##### Text passage
# Cool old clip of Brady Brazil



## geezer (Jul 25, 2015)

Here's a cool old video demo of sword vs. sword, sword vs. doble baston, etc. from back in the early 90s. Notice the historic mullets! Anyway the shorter guy with the sword is Brady Brazil. He was one of the top guys associated with GM Rene Latosa and also influenced Master Martin Torres of DTE when he was starting out.


----------



## Argus (Jul 31, 2015)

That's pretty neat. I've never seen the sword and shield in FMA, despite all of the references to it being common place historically.


----------



## geezer (Jul 31, 2015)

Yeah, sword, club, or axe and shield are a pretty universal combination. In the following picture you can see other Filipino shields of various configurations ranging from the well known upright rectangle with two vertical notches or openings, to round shields,  and smaller round shields roughly equivalent to the European buckler:

http://www.vikingsword.com/rila/k01.jpg
https://s-media-cache-ak0.pinimg.com/236x/2a/16/7f/2a167f21760a9986e55bb9ac0ab9200e.jpg

And here's a photo of some other FMA guys training with similar weaponry:

https://lakasfilipinomartialarts.fi...879027_128181700593001_578809_492018856_n.jpg

BTW I have not had the opportunity to work with Brady since the late 1980s. I know that in addition to being a fantastic martial artist, he had a deep interest in Filipino history and had a business selling antique Filipino weapons. A couple of friends of mine maintained contact with him for a while and own some beautiful weapons they got from him.


----------



## geezer (Jul 31, 2015)

Interestingly, Brady's associate and mentor, Rene Latosa is one of the people that is credited for introducing and building interest in the FMA in Europe back in the 70s. For many years GM Rene was closely associated with Bill Newman in England. GM Newman was also deeply involved in practical application of _Historical European Martial Arts_ (HEMA). From what I've seen online, this has been integrated into the Escrima he teaches, including sword and buckler:

http://www.newman-escrima.com/berichte/vod2003/p5.jpg
http://www.wing-tsun-bremen.de/Escrima7.jpg

Or check out this Youtube clip:







I have never had the pleasure of meeting GM Newman, but all who have, have described him as humorous, very knowledgeable, and tough as nails.

As far as mixing HEMA and Escrima goes, it seems natural to me. Although some prefer to stress specifically Filipino ... or more accurately, a specific subset of what we know as FMA, the _Escrima/Eskrima_ tradition I train was always as mixed up as *adobo*, a blend of Filipino, Malaysian, Indonesian, Chinese and European martial arts. It's a martial art for everybody. If someone wants to add a little more Chinese, European, or other flavor to suit their personal taste, I'm cool with that.

Check this out:

Philippine adobo - Wikipedia the free encyclopedia

Hmmm. Now I'm hungry! I Think I'll break for lunch.


----------
##########
### Stated problem a:
Begin at the first line of the listing and stop after the line that contains "Dot at: (235, 238)". Lay out those lines as a JSON list of strings, one string per line, with blank lines left out.
##### Task material
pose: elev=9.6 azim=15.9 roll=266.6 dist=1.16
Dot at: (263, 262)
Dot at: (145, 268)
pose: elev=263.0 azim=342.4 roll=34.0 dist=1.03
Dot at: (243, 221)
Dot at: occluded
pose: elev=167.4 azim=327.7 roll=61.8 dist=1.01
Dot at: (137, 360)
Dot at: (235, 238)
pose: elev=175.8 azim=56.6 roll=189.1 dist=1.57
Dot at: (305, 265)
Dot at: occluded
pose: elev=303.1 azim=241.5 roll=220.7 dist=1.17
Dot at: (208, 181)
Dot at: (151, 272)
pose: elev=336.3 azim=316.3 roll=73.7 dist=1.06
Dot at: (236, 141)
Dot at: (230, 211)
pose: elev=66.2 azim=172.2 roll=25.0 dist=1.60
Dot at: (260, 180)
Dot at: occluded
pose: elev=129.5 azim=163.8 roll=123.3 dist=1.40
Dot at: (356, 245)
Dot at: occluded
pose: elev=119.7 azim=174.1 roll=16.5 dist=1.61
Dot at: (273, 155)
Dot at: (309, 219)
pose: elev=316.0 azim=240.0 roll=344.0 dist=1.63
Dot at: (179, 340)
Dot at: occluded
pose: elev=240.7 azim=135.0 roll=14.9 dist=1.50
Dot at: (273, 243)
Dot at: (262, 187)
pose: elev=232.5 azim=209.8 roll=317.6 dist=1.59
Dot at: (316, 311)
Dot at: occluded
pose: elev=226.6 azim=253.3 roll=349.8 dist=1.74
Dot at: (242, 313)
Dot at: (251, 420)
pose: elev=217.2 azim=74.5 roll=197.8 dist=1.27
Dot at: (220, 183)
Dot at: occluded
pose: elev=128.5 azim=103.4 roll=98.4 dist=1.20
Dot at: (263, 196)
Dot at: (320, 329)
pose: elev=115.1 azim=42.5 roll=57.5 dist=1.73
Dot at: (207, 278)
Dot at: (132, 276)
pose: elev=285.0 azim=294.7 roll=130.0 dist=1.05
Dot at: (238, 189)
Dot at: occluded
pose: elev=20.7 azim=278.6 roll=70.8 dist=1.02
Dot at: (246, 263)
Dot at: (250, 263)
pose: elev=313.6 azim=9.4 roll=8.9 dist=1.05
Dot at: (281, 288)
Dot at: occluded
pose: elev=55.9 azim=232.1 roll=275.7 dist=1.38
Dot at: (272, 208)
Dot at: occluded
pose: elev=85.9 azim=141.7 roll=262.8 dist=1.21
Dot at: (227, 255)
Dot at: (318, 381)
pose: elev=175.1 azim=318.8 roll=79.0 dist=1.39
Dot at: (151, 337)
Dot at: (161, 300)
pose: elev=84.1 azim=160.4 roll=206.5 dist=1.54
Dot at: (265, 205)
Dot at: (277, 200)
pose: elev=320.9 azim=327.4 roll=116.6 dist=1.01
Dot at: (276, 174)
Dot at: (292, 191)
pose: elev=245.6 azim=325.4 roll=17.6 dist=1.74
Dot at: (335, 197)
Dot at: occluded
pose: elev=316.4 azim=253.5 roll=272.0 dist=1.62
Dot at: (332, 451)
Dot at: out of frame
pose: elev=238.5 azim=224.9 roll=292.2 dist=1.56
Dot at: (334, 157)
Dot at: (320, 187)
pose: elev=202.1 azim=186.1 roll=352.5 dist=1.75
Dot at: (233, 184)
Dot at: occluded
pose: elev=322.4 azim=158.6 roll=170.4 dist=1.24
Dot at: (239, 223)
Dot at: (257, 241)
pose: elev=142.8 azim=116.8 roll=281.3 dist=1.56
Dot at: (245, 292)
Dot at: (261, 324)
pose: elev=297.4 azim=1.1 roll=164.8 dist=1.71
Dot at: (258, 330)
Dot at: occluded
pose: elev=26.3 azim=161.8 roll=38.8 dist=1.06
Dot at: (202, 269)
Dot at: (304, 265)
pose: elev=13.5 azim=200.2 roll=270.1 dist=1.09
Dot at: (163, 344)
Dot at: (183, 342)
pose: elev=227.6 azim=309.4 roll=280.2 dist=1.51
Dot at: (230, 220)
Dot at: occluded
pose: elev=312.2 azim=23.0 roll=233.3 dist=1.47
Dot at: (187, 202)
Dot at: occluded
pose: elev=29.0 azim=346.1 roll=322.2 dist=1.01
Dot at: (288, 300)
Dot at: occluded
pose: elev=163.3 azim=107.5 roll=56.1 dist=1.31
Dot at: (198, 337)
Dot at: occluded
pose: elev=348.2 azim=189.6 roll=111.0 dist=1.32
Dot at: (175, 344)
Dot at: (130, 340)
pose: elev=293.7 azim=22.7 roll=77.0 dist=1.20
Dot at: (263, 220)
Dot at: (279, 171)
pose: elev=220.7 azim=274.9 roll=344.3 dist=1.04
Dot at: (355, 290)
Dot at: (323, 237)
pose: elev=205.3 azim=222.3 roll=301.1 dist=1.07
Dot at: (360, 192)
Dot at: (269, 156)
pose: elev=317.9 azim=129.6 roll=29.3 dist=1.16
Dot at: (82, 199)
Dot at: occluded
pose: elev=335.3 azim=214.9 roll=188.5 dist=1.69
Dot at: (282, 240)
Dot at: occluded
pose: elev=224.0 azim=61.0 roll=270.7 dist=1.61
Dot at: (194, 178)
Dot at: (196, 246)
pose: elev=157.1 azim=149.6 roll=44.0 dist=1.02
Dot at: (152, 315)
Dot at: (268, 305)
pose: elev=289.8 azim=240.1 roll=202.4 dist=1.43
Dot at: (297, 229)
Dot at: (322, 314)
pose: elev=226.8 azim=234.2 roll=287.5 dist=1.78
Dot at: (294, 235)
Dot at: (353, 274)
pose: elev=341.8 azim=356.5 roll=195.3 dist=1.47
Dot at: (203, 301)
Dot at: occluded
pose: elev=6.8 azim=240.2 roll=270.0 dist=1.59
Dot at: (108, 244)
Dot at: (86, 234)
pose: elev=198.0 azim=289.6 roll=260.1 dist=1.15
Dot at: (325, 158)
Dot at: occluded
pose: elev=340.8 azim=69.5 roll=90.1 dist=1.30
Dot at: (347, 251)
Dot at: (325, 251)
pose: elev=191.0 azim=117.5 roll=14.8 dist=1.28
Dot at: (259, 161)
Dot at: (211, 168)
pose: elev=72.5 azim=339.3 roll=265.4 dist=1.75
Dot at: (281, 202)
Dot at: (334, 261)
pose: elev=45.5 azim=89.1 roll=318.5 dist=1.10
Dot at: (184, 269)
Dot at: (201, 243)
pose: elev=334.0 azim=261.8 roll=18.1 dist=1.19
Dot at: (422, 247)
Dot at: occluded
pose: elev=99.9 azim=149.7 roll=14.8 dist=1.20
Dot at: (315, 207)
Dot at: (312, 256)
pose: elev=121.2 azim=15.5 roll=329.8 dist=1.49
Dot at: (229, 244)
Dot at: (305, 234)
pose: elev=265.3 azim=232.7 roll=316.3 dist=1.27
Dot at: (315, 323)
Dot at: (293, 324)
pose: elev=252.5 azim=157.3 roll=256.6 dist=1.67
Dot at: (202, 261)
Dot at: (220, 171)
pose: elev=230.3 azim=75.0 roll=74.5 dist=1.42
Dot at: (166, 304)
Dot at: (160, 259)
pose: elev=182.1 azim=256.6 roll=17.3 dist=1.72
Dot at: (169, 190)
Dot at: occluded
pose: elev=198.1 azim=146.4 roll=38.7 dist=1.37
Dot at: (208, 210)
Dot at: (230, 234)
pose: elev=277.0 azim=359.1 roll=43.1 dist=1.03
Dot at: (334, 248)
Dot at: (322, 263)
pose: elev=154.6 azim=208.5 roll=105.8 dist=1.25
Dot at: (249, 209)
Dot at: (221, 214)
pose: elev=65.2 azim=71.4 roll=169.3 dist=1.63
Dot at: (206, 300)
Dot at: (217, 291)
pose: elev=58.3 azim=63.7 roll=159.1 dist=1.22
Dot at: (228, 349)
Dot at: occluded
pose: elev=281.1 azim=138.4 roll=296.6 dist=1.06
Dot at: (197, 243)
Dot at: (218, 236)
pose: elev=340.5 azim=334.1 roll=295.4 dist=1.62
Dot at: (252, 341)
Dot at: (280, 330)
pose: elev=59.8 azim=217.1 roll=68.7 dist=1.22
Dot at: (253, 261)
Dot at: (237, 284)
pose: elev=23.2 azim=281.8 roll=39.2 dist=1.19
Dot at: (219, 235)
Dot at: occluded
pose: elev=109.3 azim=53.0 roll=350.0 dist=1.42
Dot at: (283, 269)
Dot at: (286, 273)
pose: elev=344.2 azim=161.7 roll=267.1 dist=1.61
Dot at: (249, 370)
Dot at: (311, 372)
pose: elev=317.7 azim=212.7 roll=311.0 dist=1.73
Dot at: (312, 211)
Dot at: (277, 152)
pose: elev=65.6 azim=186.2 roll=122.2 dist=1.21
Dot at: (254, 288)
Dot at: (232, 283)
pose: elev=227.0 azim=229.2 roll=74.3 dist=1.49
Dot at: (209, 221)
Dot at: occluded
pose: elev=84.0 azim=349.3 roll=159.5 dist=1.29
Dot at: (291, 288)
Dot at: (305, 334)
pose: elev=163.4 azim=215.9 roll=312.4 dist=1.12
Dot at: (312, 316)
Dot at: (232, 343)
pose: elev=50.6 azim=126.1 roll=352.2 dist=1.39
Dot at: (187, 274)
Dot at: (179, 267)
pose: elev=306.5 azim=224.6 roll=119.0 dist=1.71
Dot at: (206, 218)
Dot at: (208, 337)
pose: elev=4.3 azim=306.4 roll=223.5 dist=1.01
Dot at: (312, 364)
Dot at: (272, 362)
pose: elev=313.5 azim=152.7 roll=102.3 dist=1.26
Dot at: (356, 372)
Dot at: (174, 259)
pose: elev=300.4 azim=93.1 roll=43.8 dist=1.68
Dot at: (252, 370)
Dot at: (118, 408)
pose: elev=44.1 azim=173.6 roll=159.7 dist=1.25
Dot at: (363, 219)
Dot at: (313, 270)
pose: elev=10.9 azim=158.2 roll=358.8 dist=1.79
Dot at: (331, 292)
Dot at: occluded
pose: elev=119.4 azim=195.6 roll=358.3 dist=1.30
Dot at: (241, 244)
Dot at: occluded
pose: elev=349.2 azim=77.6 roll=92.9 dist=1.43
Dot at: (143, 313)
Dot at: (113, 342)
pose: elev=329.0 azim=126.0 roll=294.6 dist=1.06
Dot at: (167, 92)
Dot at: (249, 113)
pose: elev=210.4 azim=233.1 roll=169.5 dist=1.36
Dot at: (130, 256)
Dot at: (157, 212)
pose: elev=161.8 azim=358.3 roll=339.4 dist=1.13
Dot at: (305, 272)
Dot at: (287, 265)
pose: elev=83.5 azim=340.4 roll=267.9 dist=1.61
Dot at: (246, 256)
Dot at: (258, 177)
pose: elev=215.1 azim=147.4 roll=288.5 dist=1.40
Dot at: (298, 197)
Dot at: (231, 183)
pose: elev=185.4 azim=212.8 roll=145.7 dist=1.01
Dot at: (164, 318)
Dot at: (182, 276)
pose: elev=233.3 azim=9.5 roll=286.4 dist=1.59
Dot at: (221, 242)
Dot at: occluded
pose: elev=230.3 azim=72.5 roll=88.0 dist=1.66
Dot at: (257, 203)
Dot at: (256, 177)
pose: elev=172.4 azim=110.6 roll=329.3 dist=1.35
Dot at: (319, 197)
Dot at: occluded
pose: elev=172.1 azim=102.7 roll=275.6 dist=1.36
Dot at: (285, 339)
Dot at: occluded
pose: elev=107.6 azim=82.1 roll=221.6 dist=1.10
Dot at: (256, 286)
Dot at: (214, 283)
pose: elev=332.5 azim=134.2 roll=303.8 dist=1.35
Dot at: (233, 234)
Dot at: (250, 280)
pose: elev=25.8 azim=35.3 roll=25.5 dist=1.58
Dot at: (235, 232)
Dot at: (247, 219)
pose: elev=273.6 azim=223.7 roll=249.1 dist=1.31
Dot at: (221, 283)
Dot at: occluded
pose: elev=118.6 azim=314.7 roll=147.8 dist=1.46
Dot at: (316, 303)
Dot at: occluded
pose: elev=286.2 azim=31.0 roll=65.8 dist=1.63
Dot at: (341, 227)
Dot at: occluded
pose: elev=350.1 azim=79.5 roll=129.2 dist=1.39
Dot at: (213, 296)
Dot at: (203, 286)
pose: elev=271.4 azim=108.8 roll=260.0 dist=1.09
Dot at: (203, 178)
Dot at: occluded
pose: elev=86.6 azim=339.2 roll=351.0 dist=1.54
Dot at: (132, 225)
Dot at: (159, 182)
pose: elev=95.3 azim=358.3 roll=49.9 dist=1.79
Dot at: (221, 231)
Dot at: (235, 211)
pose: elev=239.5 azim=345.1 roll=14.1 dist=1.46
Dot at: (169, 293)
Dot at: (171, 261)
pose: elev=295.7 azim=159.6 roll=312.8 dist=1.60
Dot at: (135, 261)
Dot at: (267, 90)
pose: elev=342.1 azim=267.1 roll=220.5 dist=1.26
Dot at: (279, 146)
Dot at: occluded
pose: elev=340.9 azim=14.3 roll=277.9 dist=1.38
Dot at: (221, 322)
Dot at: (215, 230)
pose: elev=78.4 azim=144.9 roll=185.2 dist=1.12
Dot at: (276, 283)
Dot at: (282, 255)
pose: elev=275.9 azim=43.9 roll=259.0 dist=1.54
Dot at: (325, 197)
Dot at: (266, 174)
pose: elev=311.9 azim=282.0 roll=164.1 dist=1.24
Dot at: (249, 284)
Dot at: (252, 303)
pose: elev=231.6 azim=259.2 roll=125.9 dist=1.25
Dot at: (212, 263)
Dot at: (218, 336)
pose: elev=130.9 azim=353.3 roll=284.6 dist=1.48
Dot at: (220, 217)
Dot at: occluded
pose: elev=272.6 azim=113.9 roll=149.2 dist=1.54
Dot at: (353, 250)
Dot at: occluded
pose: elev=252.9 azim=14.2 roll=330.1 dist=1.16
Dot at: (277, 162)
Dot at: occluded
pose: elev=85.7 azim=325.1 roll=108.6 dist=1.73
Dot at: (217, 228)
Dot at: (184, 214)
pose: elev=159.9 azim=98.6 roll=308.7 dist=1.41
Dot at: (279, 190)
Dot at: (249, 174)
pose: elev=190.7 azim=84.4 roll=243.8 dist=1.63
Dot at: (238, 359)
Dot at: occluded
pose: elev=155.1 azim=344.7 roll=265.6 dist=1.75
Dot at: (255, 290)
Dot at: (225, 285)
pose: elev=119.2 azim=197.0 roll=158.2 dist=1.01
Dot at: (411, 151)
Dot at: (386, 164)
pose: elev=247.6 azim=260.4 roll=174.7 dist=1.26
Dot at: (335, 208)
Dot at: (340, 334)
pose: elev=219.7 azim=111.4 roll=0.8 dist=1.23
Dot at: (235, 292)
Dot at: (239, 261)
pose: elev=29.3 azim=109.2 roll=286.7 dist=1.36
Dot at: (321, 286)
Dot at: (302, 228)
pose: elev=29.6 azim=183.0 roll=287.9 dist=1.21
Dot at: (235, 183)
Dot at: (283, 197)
##########
### Stated problem b:
Say whether each statement agrees with the forum thread about Brady Brazil: (i) Brady Brazil is the taller man with the sword in the old video. (ii) geezer has not worked with Brady since the late 1980s. (iii) geezer has met GM Newman in person. Answer yes or no for each, and quote the deciding words.

### Written answer a:
[
  "pose: elev=9.6 azim=15.9 roll=266.6 dist=1.16",
  "Dot at: (263, 262)",
  "Dot at: (145, 268)",
  "pose: elev=263.0 azim=342.4 roll=34.0 dist=1.03",
  "Dot at: (243, 221)",
  "Dot at: occluded",
  "pose: elev=167.4 azim=327.7 roll=61.8 dist=1.01",
  "Dot at: (137, 360)",
  "Dot at: (235, 238)"
]

### Written answer b:
(i) No: "the shorter guy with the sword is Brady Brazil."
(ii) Yes: "I have not had the opportunity to work with Brady since the late 1980s."
(iii) No: "I have never had the pleasure of meeting GM Newman"